8/21/13

Catwalks

     This story is the best way I can convey the experiences, inner and outer, of this summer. They didn't literally happen this summer, but kind of...   A little more explanation is at the end.


CATWALKS

      The canoes first appeared as dots, emerging from behind the slim silhouette of an island across Devil’s Bay. At first I wasn’t sure. No one else had seen them yet. Children were jumping off the diving tower; parents were milling on the shore. All around me, there was a thread of adrenaline rippling through the waiting families. But when I shifted my stare just a little, I could see them in my peripheral vision: five canoes on the silver water.
      Of course, from where I was standing on the camp’s dock I couldn’t tell they were wood. But like my daughter, I too had traveled this raw landscape in these timeless boats at the rhythmic pace of a paddle stroke. I had portaged loads over the ancient pathways between lakes. I knew her anticipation of this moment, this victorious return.
      Her canoe trip was coming in after nearly forty days. These girls -- no longer girls but hard-tested young women -- had traveled far to the North. Some of them would be changed physically, from soft to muscular, round to lean, thin to strong. All of them would be changed emotionally. The exuberant whooping they would sing as they closed in on us would be a song of triumph – a band of women bound together through trial, mishap, deep beauty, and intimacy. The moment of return, to “civilization” we had called it, was both glory and despair: we had done it! -- it was over.
       Instinctively my heart tightened. Though I stood on the dock among the families as just another mother, in truth I was out there, on the water, under way.

Provided material
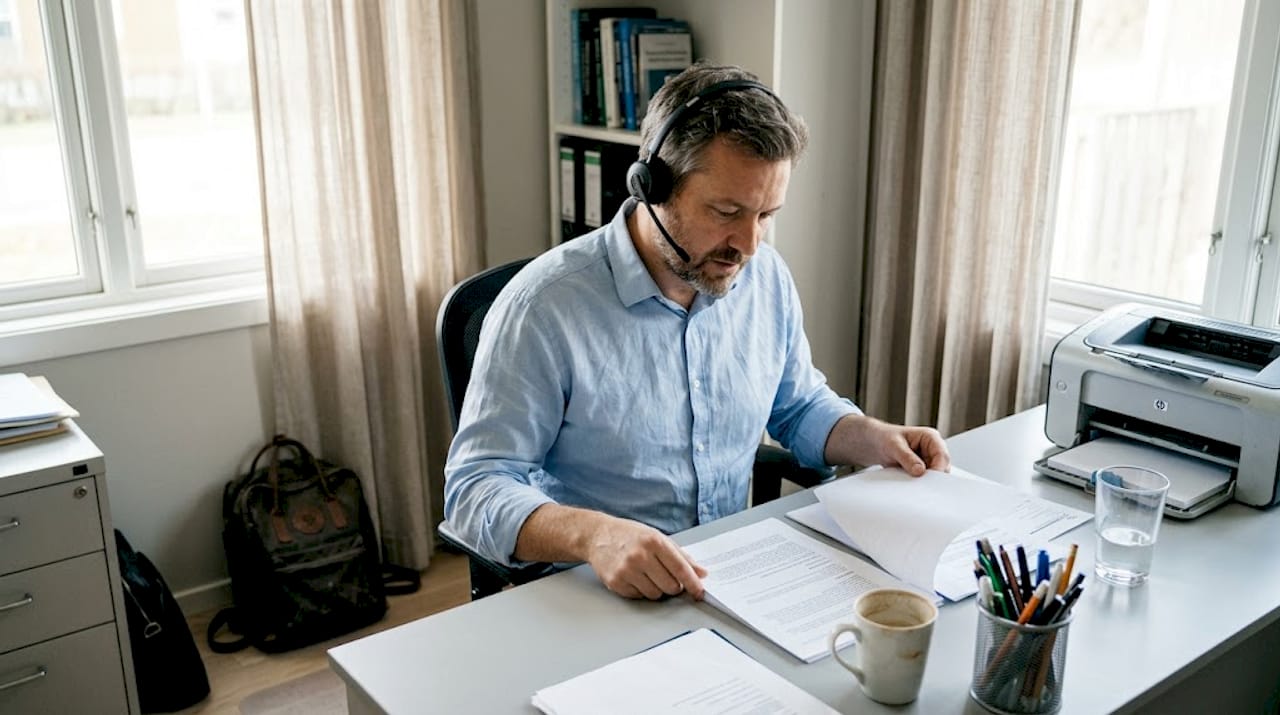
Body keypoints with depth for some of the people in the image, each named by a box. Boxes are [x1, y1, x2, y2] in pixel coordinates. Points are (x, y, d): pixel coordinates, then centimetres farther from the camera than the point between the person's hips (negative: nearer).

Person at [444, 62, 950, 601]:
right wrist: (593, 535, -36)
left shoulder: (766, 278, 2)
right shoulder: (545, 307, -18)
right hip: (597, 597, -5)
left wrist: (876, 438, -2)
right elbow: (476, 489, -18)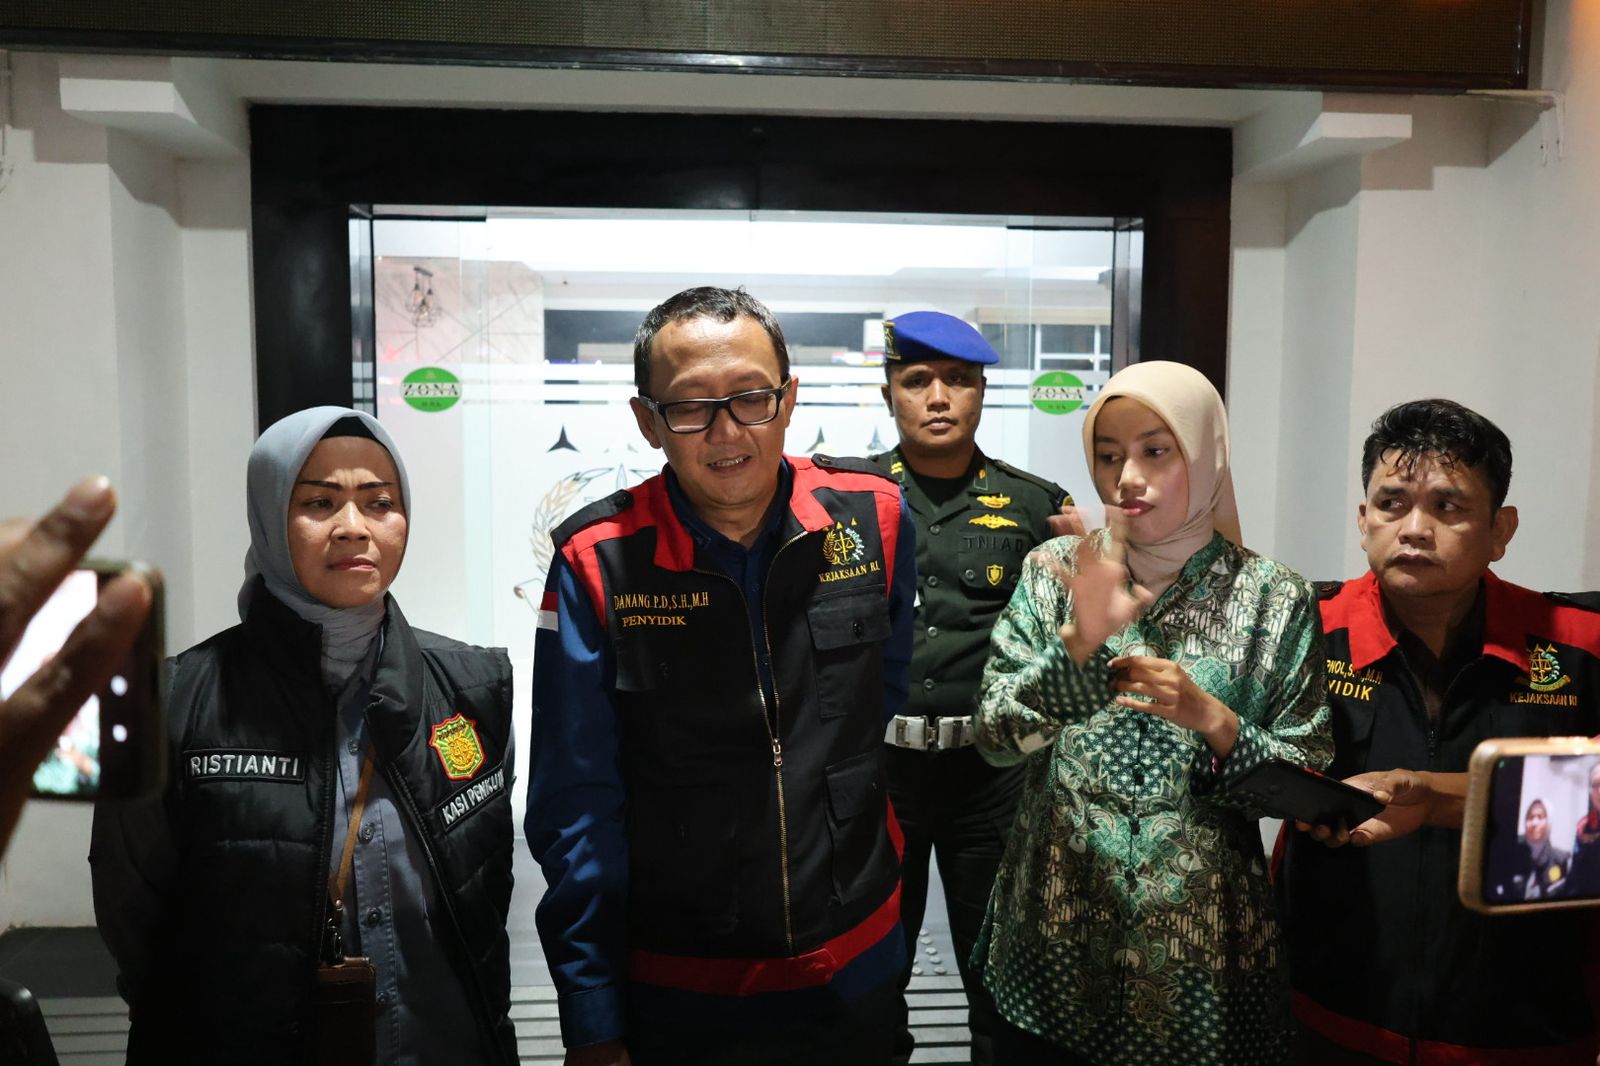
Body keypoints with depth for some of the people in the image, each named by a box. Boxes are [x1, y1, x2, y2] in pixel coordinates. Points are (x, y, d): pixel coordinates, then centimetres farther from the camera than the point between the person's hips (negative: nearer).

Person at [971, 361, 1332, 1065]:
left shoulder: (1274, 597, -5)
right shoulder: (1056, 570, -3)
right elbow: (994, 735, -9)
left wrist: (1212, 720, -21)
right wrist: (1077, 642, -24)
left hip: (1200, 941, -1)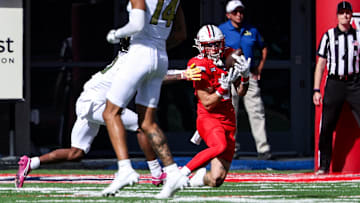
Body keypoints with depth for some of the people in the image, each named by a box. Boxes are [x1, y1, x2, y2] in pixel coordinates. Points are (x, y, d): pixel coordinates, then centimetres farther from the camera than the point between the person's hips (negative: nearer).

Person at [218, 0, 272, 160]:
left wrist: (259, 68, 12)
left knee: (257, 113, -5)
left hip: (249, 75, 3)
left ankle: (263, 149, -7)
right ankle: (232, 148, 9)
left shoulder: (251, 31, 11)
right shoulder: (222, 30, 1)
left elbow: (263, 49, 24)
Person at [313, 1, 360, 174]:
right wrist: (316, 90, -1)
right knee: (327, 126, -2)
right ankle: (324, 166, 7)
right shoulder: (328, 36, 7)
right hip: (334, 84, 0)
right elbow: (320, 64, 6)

Things to do
1. In the Catwalks story, condense the paragraph beginning "Her canoe trip was coming in" into a shorter version that keeps its main facts.
2. Pick up the Catwalks story right after its last sentence and write the next few paragraphs.
The records are separate material and have nothing to do with the story.

Task results
1. After nearly forty days traveling far to the North, the daughter's canoe trip was returning. The girls had become hard-tested young women, some changed physically, all changed emotionally. Their whooping as they approached would be a song of triumph from a group bound by trial, mishap, deep beauty, and intimacy. The return to "civilization" brought both glory and despair: they had done it, and it was over.

2.
       ~           ~           ~           ~           ~         ~          ~
      “Air raid!” shouted Heather in the front canoe. In my boat, the two campers and I threw down our paddles, kicked off our boots and jumped over the gunwales into the cool depths of Florence Lake. As my body left the glittering sunlight and sank through the blue, I opened my mouth, drinking in the clean water. This was no boggy “piss pond” between portages. This was a big, deep, clear, rock-lined lake that captured the blue sky in fluid play. I burst through the surface and laughed out loud as the others leaped from their canoes around me. Air raids were the champagne of a canoe tripping day: a mischievous, chaotic, giddy reward. And we had earned it.
      In this glacially carved land, travel is easiest on water. Crossing between lakes is hard. I had lumbered across many miles of portages over the summers as a camper, bearing a canvas Duluth pack with leather shoulder straps and a broad tump band across my sweaty forehead.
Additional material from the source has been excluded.